Parry Sound 33: the 33rd forest fire of the season in Parry Sound District, my second home growing up. Such a prosaic name for a bitch-monster of a fire that started July 18 and according to reports I have read, may not be under control for another month or more.
There have been no deaths or serious injuries as of this writing, Which is about the only good thing I can say. Well, that and the fact my dad, who is a volunteer fire captain in the hamlet of Britt, about 10 km south of the fire, is not directly involved in fighting it.
That last is supremely relieving to me. It was also kind of perplexing. The fire command centre is in Britt, practically next door to the firehall. But "we're not involved as a(n) f(ire) d(epartment) at all", he texted me.
But I had forgotten something. The Britt and Area Fire Department (BAFD) is not equipped to fight anything on this scale. In fact, they don't fight bush fires at all unless (a) they're accessible (much of the district really isn't) and (b) the fires are threatening property or life. Otherwise, the Ministry of Natural Resources is called in. And with something like this, the call goes far and wide: more than 90 people are engaged here, from various provinces as well as the United States and Mexico.
As of today, Parry Sound 33 is about 10,139 hectares in size and still growing. That's 101 square kilometres (about 25,054 acres or 39 square miles). It has jumped the Key River, overtaken the Canadian National railway line from Toronto to Vancouver, and is inching perilously close to the Trans-Canada Highway (Highway 69). That highway may be closed later today. The town of Alban (population 2,000) is under evacuation alert. Already two provincial parks have been evacuated and are aflame: French River and Grundy Lake. My dad helped clear that latter park, a place I have many fond memories of and was hoping to visit again in the next year or two.
Taken from Alban, yesterday. At the time, this was 10 km from the fire. The smoke was reportedly twice as bad this morning.A friend of my dad's named Tom, who lives down the road and whose blog is linked on my 'Other Ovens' page, informs me that things are not quite as dire as the above might suggest. They haven't got the fire under control and may not have it under control for weeks to come, but they ARE -- so far -- able to manage the perimeter in 'priority areas'. Hopefully that holds. Because the weather forecast for the area is not helpful. The only rain in the forecast comes with lightning. Just what's needed.
There are water bombers scooping up six thousand litres of water at a time from local rivers and lakes and depositing it on the eastern flank of the fire, which is what is threatening the Trans-Canada Highway.
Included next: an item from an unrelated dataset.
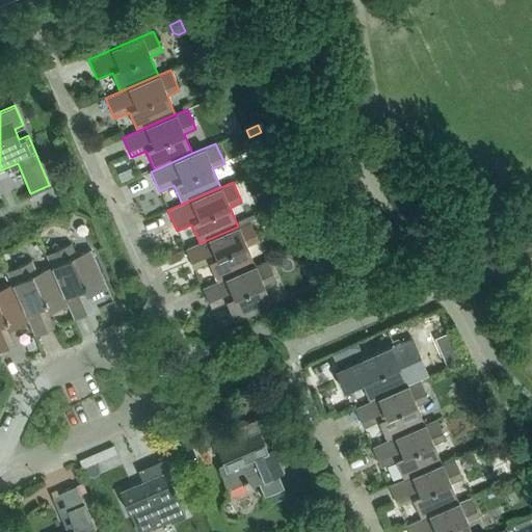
[(276,190),(272,191),(277,204),(289,200),(283,186),(275,189),(276,190)]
Helicopters are ferrying fighters from the base command in Britt to the fire itself, using a helipad my father was instrumental in getting installed.
The fire is alleged to have been sparked at the site of Ontario's largest wind farm, under construction at the Henvey Inlet First Nations reservation...during a total fire ban. Much of my province is tinder-dry and open fires have been banned for better than a month in many locales. (Parry Sound 33 is only a third the size of a fire much further north threatening the town of Elk Lake.) U.S. based Pattern Energy Group LP and its affiliate Pattern Development are likely to face very expensive questions as to why their workers were pressed for seven-day work weeks and blasting 24 hours a day under such conditions. There had reportedly been several small fires on the site in the week preceding; the workers have 20-liter "piss packs"...the nickname ought to tell you how effective they are.
It's scary. It's even more sobering when you realize that there have been 888 recorded forest fires in Ontario this year, up from 243 last year and already well above the ten-year annual average of 517. Moreover, Ontario is far from the only place ravaged by fire right now. In California, fires are creating their own violent weather patterns, including flammagenitus clouds normally associated with volcanoes, and even 'firenados', which have to be the scariest things I can imagine today. Northern Sweden, well inside the Arctic Circle, has experienced a prolonged heat wave with temperatures over 30 degrees C, which is unprecedented in modern history; it, too, is on fire. In Greece, 91 people have died in a massive conflagration. It leaves me pondering one thing:
CLIMATE; HOW MUCH DO I HAVE TO CHANGE BEFORE HUMANS NOTICE?